Exercise set:
• A. Decide whether each statement agrees with the post about the pastor and guns: (i) the documentary was directed by a grandniece of Walt Disney; (ii) the pastor thinks most Christians should own a firearm for defense; (iii) the film opens with him carrying a dead fetus at protests in 1992. Answer yes or no for each and quote the words that settle it.
• B. Pick up the post about the pastor and guns after its final sentence and write what comes next.

Text to read:
Tuesday, October 6, 2015

Tea Party Conservative Evangelical Changes His Mind on Guns

Rev. Rob Schenk is a pro-life, evangelical, Tea Party activist who is fighting for life in a way not usually associated with the people who make up his church constituency.  Here is a taste of Sarah Pulliam Bailey's The Washington Post article on Schenk. 

 Following the excerpt is a trailer for "The Armor of Light," a documentary about his quest to stop gun violence in America.

Schenck, who believes that most Christians should not own a firearm for defense purposes, is trying to encourage Christians towards becoming more visible in the gun use debate.
“Pastors and the church as a whole should be speaking very loudly into legislation on guns, especially on the state level,” he said. “Our voices are conspicuously absent from the discussion and the debate.”
Directed by Abigail Disney (the grandniece of Walt Disney), the “Armor of Light” film opens showing Schenck, a longtime antiabortion activist, carrying a dead fetus during protests in 1992.
“In my community we talk about the value of every human life. Usually that’s in the context of abortion,” he says in the film. “And if we believe life begins at conception there’s a whole lot of life beyond conception until natural death.”

Collected data entries:
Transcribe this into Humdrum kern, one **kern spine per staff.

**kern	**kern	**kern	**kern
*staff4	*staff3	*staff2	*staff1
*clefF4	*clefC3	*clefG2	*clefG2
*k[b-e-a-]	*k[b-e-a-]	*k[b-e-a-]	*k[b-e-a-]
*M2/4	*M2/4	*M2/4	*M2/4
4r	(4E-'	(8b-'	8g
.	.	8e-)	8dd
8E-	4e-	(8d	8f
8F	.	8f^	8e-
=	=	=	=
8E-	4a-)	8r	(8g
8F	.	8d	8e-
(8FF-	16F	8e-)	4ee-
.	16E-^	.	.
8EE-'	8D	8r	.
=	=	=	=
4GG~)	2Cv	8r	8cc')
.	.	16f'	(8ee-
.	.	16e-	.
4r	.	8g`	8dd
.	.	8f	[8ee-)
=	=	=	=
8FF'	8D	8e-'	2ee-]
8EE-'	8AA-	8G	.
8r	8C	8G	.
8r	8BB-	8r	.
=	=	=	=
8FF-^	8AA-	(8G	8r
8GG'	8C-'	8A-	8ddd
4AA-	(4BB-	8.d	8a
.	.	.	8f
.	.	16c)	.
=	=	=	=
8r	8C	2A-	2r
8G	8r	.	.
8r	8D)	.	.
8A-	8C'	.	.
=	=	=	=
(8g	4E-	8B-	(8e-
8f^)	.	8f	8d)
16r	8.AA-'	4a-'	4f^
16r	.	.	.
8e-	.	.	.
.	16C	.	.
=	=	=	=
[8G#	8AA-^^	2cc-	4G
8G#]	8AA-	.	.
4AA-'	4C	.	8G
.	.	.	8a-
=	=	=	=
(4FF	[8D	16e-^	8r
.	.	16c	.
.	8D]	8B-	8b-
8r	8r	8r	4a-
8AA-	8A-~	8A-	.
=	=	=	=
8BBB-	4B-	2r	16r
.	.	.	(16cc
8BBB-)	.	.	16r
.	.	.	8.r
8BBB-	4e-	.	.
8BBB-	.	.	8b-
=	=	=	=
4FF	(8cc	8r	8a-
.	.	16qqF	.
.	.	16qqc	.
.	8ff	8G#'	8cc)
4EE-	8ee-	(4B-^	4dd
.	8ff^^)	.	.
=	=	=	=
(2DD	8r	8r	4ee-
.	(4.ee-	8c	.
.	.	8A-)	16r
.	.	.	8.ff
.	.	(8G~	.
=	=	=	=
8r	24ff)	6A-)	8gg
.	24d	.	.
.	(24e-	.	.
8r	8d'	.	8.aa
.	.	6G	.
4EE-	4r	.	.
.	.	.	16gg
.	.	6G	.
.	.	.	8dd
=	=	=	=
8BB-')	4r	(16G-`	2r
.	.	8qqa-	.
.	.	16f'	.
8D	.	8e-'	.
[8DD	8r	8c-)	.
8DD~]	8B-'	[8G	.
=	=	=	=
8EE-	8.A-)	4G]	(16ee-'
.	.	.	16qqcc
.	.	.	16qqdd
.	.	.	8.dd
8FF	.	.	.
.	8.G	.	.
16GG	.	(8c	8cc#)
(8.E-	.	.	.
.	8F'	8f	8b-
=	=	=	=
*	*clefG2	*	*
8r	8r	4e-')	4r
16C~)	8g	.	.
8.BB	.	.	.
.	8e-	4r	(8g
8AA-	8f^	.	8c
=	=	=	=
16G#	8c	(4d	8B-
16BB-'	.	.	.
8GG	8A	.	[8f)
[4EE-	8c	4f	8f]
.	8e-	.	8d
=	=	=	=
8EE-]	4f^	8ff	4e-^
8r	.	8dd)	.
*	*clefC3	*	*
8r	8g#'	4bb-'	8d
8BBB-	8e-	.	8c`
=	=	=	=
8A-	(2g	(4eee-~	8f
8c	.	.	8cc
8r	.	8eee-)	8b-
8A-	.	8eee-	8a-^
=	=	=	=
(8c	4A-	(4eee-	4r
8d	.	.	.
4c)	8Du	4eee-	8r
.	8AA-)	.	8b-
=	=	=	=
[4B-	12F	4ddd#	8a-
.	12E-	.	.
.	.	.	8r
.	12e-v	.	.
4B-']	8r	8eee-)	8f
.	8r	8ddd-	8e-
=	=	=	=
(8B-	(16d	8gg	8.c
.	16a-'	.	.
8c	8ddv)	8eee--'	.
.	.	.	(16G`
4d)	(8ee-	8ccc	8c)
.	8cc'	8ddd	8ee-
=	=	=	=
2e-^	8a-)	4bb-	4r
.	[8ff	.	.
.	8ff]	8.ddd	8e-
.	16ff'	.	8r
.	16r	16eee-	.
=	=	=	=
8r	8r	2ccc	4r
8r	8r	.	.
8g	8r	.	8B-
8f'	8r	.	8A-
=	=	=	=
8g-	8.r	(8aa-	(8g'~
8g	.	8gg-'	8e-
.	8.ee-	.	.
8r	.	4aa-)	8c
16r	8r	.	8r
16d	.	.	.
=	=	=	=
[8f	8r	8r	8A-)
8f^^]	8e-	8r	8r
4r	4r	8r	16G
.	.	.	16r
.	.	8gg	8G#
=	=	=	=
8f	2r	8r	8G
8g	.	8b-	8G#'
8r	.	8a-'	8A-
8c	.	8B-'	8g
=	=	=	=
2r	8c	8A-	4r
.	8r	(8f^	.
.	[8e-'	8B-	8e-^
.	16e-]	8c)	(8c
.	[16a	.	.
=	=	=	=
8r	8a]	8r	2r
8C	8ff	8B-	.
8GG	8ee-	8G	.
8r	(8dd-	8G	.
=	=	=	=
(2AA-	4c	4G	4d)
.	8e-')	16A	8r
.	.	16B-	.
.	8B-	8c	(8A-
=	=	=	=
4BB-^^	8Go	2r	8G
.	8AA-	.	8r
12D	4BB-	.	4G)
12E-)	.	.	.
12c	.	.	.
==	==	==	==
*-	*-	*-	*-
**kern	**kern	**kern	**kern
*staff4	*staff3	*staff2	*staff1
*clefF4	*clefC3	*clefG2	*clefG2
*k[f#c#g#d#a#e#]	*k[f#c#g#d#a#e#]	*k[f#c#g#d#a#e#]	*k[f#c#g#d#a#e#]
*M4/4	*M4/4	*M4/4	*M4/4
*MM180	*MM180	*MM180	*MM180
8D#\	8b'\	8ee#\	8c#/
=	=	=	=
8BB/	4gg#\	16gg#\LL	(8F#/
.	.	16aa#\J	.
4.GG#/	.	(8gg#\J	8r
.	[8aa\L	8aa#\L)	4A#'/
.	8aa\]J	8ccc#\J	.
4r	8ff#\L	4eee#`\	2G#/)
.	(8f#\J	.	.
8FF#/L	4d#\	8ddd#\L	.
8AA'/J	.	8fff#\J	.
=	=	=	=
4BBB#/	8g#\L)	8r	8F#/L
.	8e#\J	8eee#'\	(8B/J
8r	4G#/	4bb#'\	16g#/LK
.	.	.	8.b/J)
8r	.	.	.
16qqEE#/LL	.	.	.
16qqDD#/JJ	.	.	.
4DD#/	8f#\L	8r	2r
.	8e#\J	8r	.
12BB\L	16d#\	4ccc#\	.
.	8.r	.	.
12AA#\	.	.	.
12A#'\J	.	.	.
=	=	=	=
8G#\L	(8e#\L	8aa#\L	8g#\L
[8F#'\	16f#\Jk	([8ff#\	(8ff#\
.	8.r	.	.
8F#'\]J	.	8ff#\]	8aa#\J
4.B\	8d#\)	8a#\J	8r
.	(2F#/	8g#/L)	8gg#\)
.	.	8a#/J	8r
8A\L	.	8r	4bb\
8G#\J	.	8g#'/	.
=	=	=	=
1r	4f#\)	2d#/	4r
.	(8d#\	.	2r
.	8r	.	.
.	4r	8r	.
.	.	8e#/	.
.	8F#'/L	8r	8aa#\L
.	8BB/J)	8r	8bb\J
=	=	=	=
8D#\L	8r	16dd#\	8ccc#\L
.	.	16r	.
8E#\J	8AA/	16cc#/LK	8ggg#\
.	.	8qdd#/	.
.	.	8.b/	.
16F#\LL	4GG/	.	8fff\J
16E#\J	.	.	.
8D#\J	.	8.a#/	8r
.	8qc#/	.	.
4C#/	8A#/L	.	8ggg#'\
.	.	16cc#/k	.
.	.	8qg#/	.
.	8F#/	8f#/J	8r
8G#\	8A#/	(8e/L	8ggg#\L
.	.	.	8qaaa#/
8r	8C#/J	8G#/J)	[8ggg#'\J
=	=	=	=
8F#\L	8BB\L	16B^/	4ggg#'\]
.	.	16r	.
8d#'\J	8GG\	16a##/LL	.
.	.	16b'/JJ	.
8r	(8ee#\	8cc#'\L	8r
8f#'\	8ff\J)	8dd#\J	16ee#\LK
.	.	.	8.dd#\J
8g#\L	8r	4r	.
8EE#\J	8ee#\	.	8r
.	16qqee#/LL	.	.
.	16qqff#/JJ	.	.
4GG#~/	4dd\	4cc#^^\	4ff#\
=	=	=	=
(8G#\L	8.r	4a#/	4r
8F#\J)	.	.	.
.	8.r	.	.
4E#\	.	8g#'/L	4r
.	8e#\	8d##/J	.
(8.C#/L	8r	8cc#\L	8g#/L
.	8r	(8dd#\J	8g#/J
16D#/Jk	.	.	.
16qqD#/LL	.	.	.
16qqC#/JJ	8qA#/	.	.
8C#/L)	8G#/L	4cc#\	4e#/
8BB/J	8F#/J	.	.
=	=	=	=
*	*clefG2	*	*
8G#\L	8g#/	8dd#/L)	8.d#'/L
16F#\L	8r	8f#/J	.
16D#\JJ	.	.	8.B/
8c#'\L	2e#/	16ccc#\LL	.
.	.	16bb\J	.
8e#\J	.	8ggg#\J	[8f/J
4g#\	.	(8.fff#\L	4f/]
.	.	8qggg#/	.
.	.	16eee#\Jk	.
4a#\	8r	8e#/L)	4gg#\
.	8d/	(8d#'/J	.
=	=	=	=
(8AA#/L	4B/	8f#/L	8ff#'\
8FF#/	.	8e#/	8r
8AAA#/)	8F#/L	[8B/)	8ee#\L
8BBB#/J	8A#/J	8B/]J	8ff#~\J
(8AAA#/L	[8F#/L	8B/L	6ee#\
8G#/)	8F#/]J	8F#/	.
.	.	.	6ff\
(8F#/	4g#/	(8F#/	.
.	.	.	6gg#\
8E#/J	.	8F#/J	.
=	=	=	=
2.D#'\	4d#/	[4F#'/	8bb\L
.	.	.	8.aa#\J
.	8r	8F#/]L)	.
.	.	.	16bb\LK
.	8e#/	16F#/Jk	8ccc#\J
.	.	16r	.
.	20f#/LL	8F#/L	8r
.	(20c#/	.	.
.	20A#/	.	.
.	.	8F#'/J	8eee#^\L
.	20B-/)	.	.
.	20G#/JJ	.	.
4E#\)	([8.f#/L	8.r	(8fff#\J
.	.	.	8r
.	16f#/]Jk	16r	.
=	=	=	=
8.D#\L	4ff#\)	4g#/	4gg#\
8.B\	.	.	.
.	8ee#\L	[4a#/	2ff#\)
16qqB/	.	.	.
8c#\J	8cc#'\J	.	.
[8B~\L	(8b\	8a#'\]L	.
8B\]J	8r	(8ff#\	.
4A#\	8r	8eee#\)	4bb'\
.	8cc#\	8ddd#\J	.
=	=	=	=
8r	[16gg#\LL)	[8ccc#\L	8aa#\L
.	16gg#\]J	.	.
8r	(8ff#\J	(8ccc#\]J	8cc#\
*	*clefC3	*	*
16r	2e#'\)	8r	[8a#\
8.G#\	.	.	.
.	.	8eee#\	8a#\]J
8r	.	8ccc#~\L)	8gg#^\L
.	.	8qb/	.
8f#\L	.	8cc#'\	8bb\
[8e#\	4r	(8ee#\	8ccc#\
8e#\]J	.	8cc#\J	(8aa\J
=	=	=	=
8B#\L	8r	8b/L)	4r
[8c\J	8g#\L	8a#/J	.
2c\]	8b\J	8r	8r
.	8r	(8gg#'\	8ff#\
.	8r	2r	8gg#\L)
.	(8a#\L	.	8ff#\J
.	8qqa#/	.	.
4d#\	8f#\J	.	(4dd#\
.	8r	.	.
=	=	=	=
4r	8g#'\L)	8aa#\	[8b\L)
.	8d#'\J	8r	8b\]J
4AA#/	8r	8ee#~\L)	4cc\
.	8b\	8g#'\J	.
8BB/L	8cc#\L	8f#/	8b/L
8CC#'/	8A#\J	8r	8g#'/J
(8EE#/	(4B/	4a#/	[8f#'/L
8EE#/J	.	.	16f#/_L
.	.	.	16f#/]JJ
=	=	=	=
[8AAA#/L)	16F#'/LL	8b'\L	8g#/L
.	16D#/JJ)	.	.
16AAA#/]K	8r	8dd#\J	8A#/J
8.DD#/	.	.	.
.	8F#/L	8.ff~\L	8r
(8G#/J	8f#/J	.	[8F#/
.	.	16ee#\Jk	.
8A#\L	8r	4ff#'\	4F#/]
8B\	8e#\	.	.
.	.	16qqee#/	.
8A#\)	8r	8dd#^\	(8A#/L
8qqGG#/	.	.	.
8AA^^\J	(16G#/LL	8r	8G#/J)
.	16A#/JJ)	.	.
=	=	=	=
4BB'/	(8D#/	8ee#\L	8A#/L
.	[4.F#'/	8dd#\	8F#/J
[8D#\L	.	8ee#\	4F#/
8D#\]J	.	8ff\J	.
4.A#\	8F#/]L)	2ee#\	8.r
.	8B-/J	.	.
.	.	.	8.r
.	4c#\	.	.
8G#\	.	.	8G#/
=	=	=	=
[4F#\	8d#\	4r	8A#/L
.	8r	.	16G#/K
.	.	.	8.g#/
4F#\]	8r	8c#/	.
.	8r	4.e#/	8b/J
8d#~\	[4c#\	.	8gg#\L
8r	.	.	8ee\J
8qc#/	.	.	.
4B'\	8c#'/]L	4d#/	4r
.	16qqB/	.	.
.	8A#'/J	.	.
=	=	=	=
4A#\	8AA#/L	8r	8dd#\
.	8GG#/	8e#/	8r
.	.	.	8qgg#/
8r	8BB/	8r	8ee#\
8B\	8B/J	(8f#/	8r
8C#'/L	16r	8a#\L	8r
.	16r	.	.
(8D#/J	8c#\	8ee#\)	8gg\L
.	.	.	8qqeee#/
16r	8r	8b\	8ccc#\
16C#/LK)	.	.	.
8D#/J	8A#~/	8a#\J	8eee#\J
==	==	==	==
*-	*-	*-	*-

Answers to the problems:
• A.
(i) Yes: "Directed by Abigail Disney (the grandniece of Walt Disney)"
(ii) No: "believes that most Christians should not own a firearm for defense purposes"
(iii) Yes: "the “Armor of Light” film opens showing Schenck, a longtime antiabortion activist, carrying a dead fetus during protests in 1992"

• B.
Schenck was the original founder of D.C.’s multi-site National Community Church in 1994, but now he spends most of his time on Capitol Hill or in churches around the country. He leads a group called Faith and Action, saying that his natural constituency would be conservative, those who have Republican or Tea Party affinities.
Since the film’s premiere at the Tribeca Film Festival in April, Schenck has been preaching at churches across the country about gun violence.
Schenck said that his organization has lost significant financial support over his activism. According to Faith and Action’s most recent financial statements from 2013, the organization receives about $1.9 million in contributions and grants, and Schenck’s salary that year was $168,333.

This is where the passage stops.